Most general-purpose data analytics vendors know machine learning well, but when it comes to applying it to materials development, you're largely on your own. The MI-6 team, by contrast, understood MI itself deeply — both the data science and the materials side — and that was hugely reassuring. They also pitched in on our internal lectures and training, helping us spread the message that "MI is just a standard part of how we work now," which we really appreciated.

Hatao

This isn't direct support per se, but I heard that MI-6 has data scientists in-house who actually use MI in joint development work with customers, and then feed that knowledge back into miHub®'s development. The fact that they're also pushing forward on their own initiatives looking to the future of MI — robotics for autonomous experimentation, for instance — gave us both confidence and a sense of where things are headed.

Nozaki

I wasn't dealing with the MI-6 team directly myself, but Hatao and Nagashima had a great deal of trust in them, and that certainly made the approval easier on my end.

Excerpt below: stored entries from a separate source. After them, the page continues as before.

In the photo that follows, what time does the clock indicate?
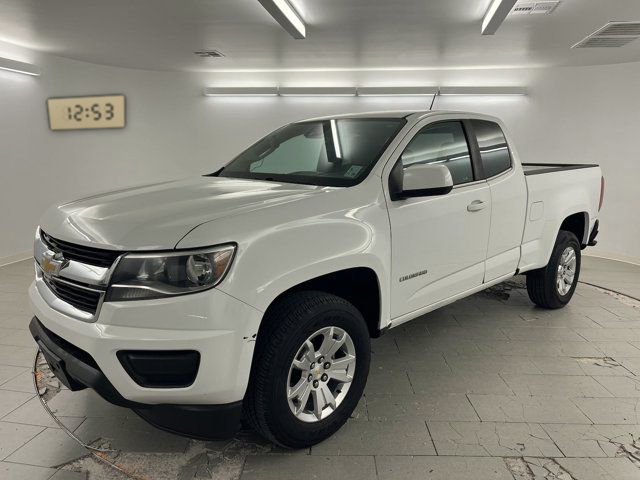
12:53
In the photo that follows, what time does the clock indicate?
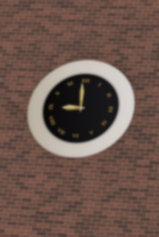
8:59
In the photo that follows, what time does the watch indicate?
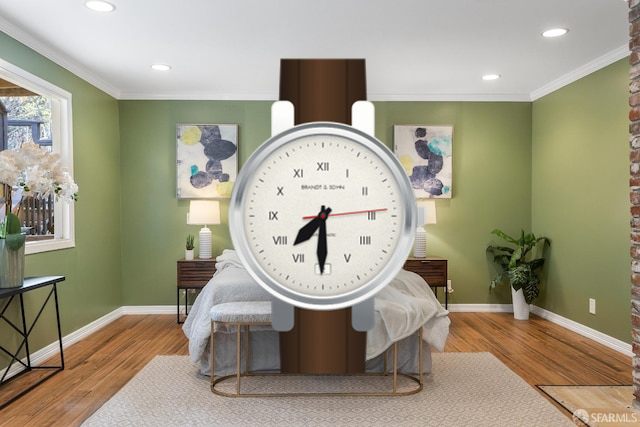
7:30:14
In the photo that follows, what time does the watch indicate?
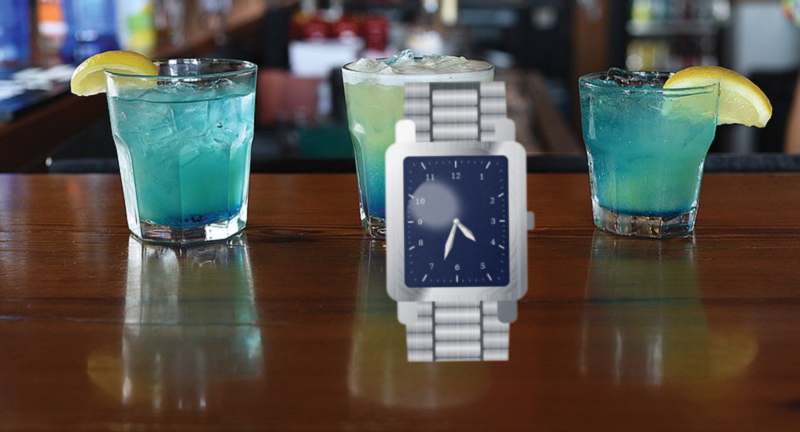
4:33
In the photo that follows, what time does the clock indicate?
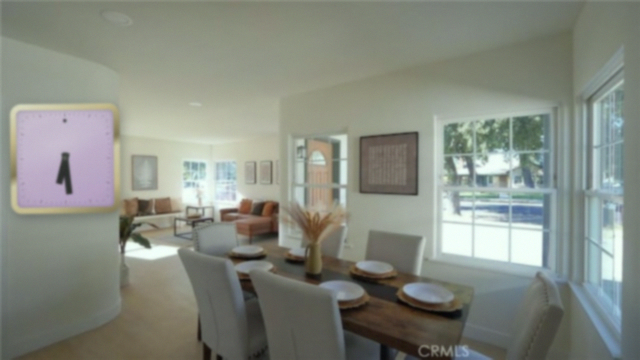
6:29
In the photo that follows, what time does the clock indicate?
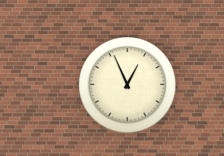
12:56
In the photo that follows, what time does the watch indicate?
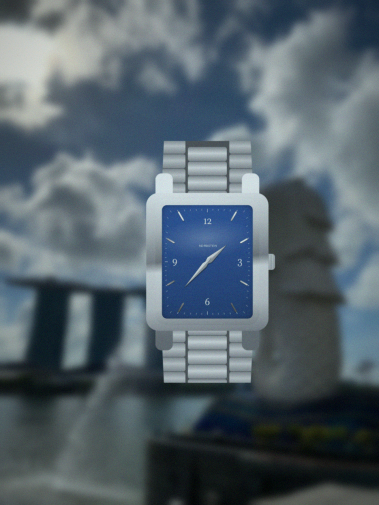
1:37
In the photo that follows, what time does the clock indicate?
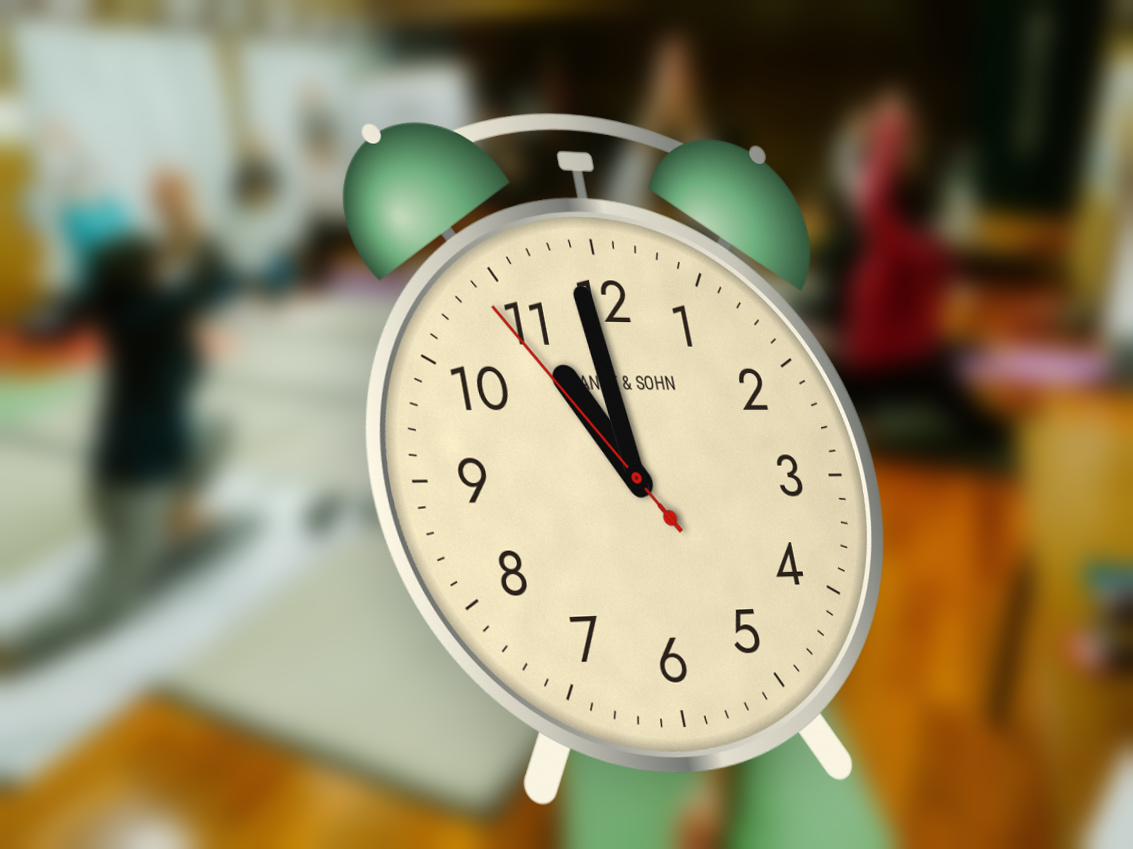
10:58:54
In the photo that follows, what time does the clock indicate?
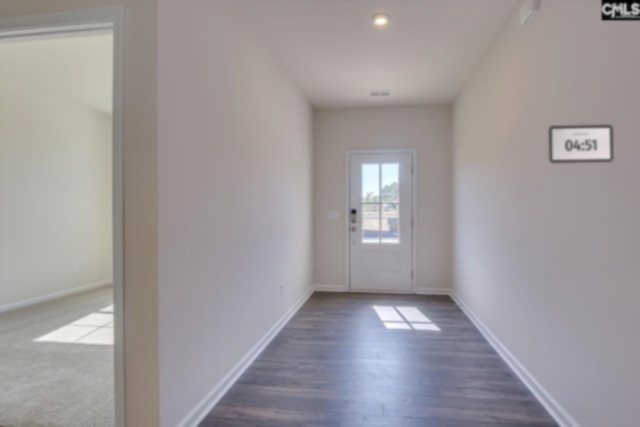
4:51
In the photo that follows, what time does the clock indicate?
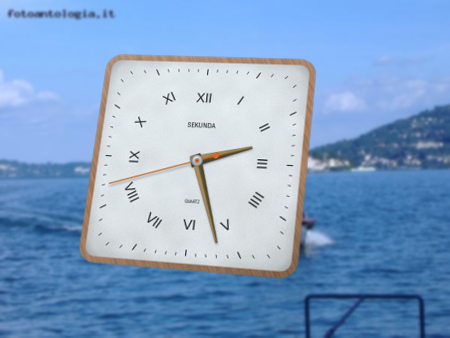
2:26:42
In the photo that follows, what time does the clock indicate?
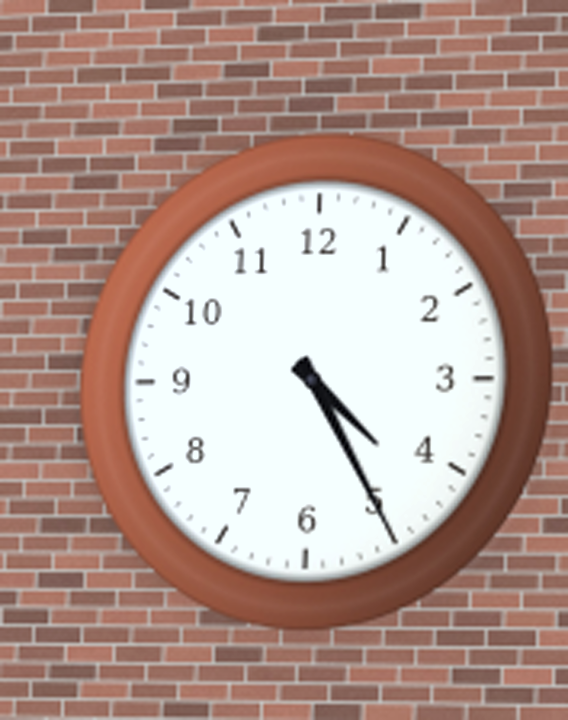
4:25
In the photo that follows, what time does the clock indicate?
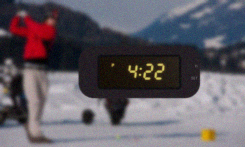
4:22
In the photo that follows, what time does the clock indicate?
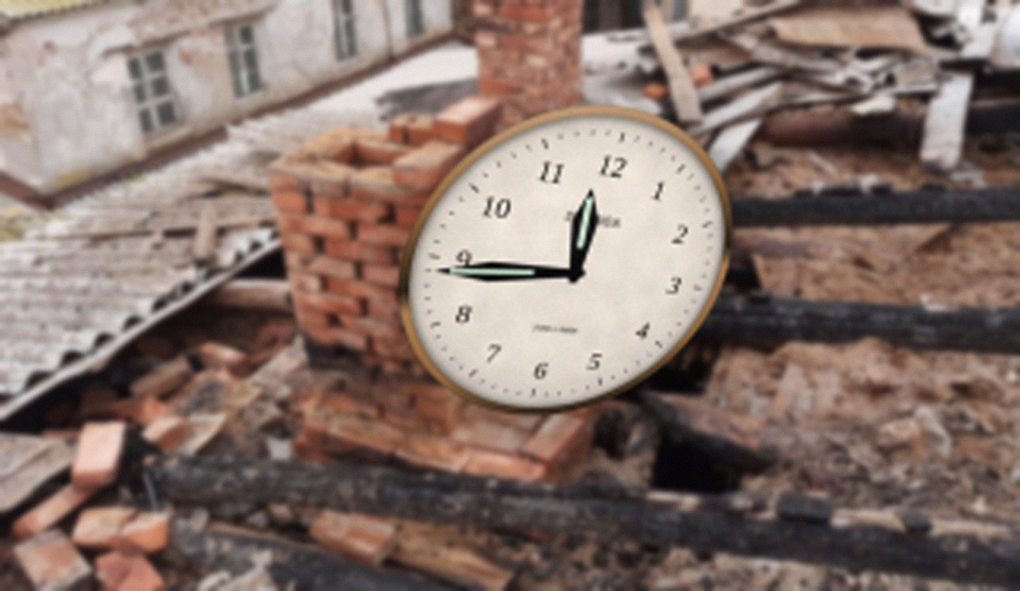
11:44
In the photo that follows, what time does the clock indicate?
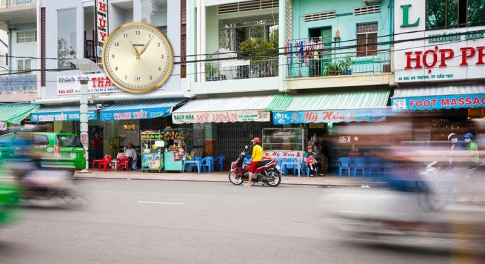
11:06
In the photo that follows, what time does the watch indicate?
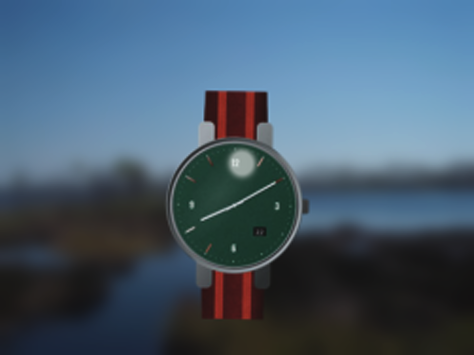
8:10
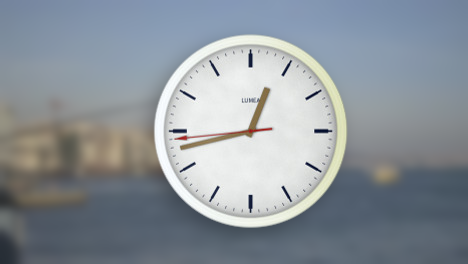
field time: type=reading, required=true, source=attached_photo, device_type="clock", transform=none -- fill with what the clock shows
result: 12:42:44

How do you plan to use miHub® going forward?

Nagashima

miHub® lets you develop efficiently without having to learn statistics or programming to a high level. In our earlier data analysis work, researchers had to spend a lot of time going back and forth with data analysts; with miHub®, for problems where Bayesian Optimization is the right fit, researchers can now run the analysis themselves. Each lab is using it today, and we'd like it to become a tool that more and more researchers reach for as a matter of course. With the right division of labor in place, each lab can sustain a steady stream of results, and our department can focus on bringing in the more advanced techniques needed for the harder problems.

Hatao

As the MI Promotion Department, we need to keep introducing new techniques and putting them into practice internally, and at the same time sustain the MI capability we've spread to each lab and put it on solid footing. We'd like MI-6 to keep supporting us on both fronts: keeping us current with leading-edge MI techniques and helping each organization build durable capability. The aim is an environment where researchers use data analysis techniques as a matter of course.

Nozaki

To keep generating results with miHub®, the MI Promotion Department needs to keep leading from the front. Across the company we also plan to grow our pool of data scientists, and senior data scientists above them, and place them in each lab. As we do this, we want to surface more cases where miHub® and other tools have produced clear results and contributed to research, build the sense internally that "we can do even more," and use that momentum to push the initiative further still.

Thank you very much to the team at Sumitomo Bakelite Co., Ltd. for generously sharing their time and insights.

*Note: The content of this interview is current as of August 9, 2024.